Vagabundeando en la web recalé en un sitio donde se exhibían los resultados de una apresurada pesquisa fotográfica. Alguien se había propuesto comparar los productos anunciados en Burger King, McDonald’s y Taco Bell con los productos que efectivamente se despachan en los mostradores de esos locales. Balancearse entre la tentación y la decepción. Entre la promesa y su incumplimiento.
El argumento está bastante trillado. Ya todos vimos a William “D-Fens” Foster (Michael Douglas) en el Wammy Burger de Un día de furia (Falling Down, 1993); ya todos lo vimos cotejando la apetitosa hamburguesa que exhibe el letrero publicitario y la hamburguesita escuálida que le sirven; ya todos experimentamos un inconfesable júbilo cuando la potente TEC-9 se erige como vengadora de los consumidores. De todos modos, y aunque marchito por el uso, sigue siendo un buen argumento: que lo que ves no es lo que hay. Y tautológicamente: que lo que hay no es lo que ves.
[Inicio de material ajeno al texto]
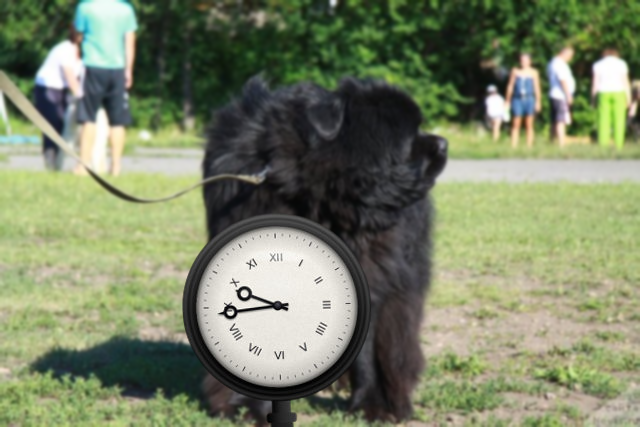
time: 9:44
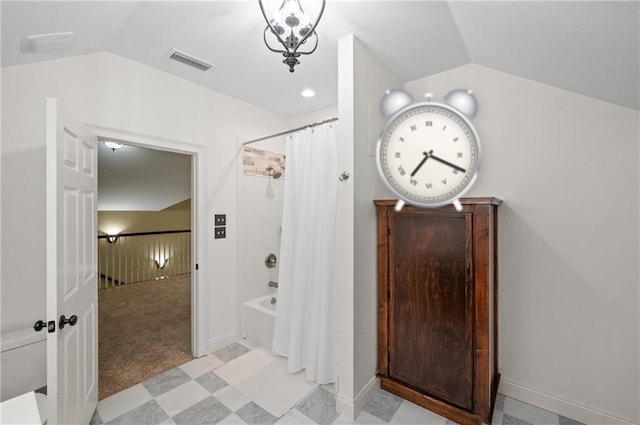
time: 7:19
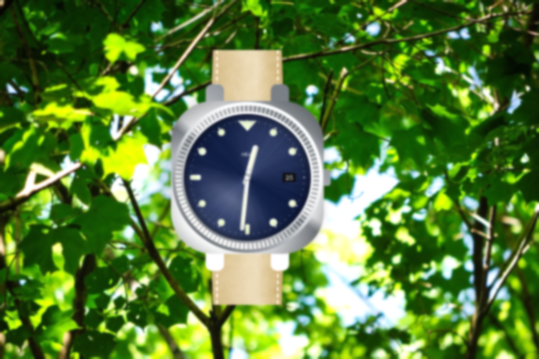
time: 12:31
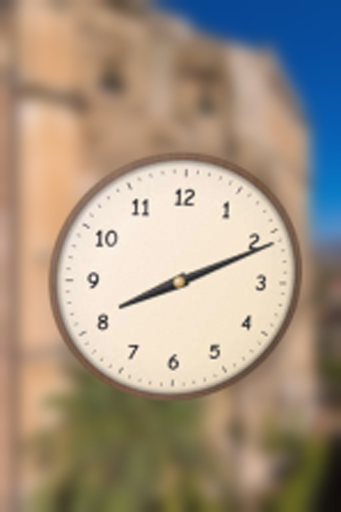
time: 8:11
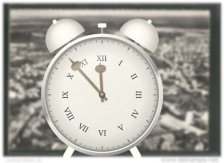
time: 11:53
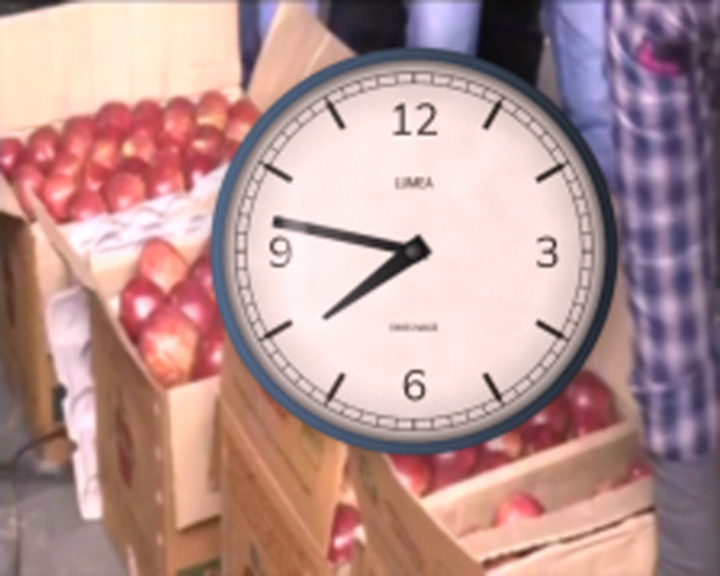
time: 7:47
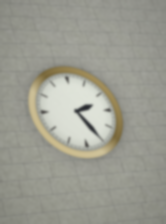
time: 2:25
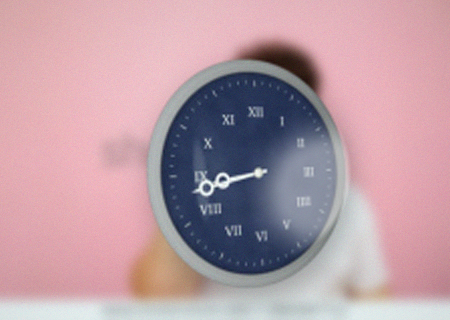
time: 8:43
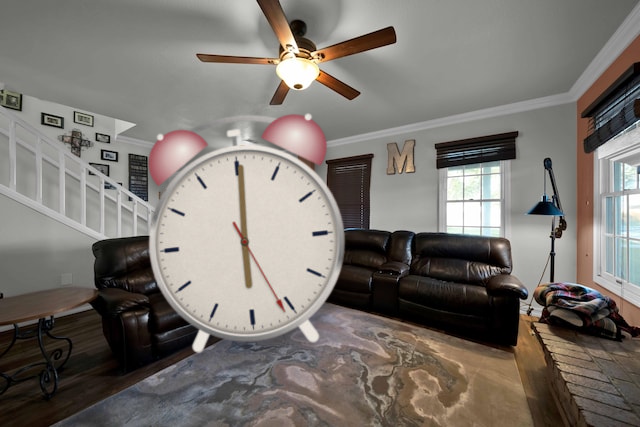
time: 6:00:26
Los resultados de este experimento fotográfico ratifican las sospechas de que la distancia entre lo que se ofrece y lo que se obtiene en una casa de comidas rápidas es abismal. Crunchy Taco, Whopper, Whopper Jr., Big Mac, ninguno de estos productos-marca acaba bien parado. Aunque también puede sospecharse del mismo experimento. Algunas hamburguesas “empíricas”, las que se contrastan con las hamburguesas “publicitarias”, lucen como si un señor muy gordo se hubiese sentado sobre ellas o como si hubiesen sido apaleadas antes de ser fotografiadas. La hamburguesa tentadora y la hamburguesa indeseable parecen igualmente elaboradas para persuadir al receptor. Si la moraleja es que debemos desconfiar de las imágenes publicitarias de los productos de las grandes corporaciones gastronómicas, ¿por qué no deberíamos desconfiar, además, de las imágenes de quienes quieren convencernos de que debemos desconfiar de los productos de las grandes corporaciones?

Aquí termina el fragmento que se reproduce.